## [Trecho do texto]
○ ○ ○ ○ ○ ○ ○

Pedro Augusto Pinho: As alianças e máscaras na luta pelo poder
O segundo artigo da série Finanças no século 21
Por Pedro Augusto Pinho*
Tratamos das finanças no particular entendimento de um poder. Ou seja, de um segmento da sociedade que busca impor aos demais sua vontade.
Neste caso, sua existência é muito antiga. Já encontramos em Aristóteles (384 a.C. – 322 a.C.), nos “Econômicos”, tomo II, quando trata, nas formas da economia, dos rendimentos: “a principal fonte de rendimento é a terra; em seguida está o lucro das atividades periódicas; por último os juros de empréstimos em dinheiro” (adaptação para publicação no Brasil, da tradução das Obras Completas de Aristóteles por Delfim F. Leão, para Imprensa Nacional – Casa da Moeda, Lisboa, 2004; WMF Martins Fontes, SP, 2011).

○ ○ ○ ○ ○ ○ ○

## [Dados fornecidos]

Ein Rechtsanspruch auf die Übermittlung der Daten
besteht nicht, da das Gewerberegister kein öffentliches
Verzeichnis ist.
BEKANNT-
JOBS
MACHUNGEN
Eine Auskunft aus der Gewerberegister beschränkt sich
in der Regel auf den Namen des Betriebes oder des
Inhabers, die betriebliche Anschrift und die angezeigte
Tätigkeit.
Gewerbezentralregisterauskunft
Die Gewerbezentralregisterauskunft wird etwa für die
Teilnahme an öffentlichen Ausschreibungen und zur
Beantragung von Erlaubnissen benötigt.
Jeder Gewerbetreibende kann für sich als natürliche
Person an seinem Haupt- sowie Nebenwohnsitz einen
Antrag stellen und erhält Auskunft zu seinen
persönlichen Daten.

○ ○ ○ ○ ○ ○ ○

## [Tarefa 1]
Reproduza sem alterações o trecho do texto sobre finanças e poder que começa nas palavras "Pedro Augusto Pinho: As" e termina logo depois de "Fontes, SP, 2011).".
## [Tarefa 2]
Dê sequência ao texto sobre finanças e poder, escrevendo o que vem depois da última frase.
Os itens não são necessários.

## [Resposta 1]
Pedro Augusto Pinho: As alianças e máscaras na luta pelo poder
O segundo artigo da série Finanças no século 21
Por Pedro Augusto Pinho*
Tratamos das finanças no particular entendimento de um poder. Ou seja, de um segmento da sociedade que busca impor aos demais sua vontade.
Neste caso, sua existência é muito antiga. Já encontramos em Aristóteles (384 a.C. – 322 a.C.), nos “Econômicos”, tomo II, quando trata, nas formas da economia, dos rendimentos: “a principal fonte de rendimento é a terra; em seguida está o lucro das atividades periódicas; por último os juros de empréstimos em dinheiro” (adaptação para publicação no Brasil, da tradução das Obras Completas de Aristóteles por Delfim F. Leão, para Imprensa Nacional – Casa da Moeda, Lisboa, 2004; WMF Martins Fontes, SP, 2011).

## [Resposta 2]
E quanto a esta última, ele considera a mais censurável, pois procura criar dinheiro a partir do próprio dinheiro, forma contrária à natureza.
O filósofo grego apontava as formas de rendimento numa sociedade escravista, onde as mulheres e os escravos não tinham renda do trabalho. Seriam estas o aluguel da propriedade, o lucro do comércio, a venda de quem tem para aquele que necessita, e a mais censurável, a forma negativa da crematística: os juros.
Antes do capitalismo se impor como economia no ocidente, ainda no modo medieval de gerar riqueza, as rendas fundiárias já tinham esta característica das finanças: eram estéreis, nada produziam que não fosse o acúmulo de rendas.
Também incentivavam guerras para conquistar mais terras. Ter-se-ia então, de um lado, as rendas da produção e do comércio: o lucro e o salário do trabalho. De outro, aquelas pela simples propriedade de bens – terra e moedas, o rentismo, com receita de aluguéis e juros.
No artigo anterior, vimos que o rentismo havia perdido seu poder como consequência da I Grande Guerra e da Revolução na Rússia em 1918.
E, já na década de 1920, começa articular sua volta.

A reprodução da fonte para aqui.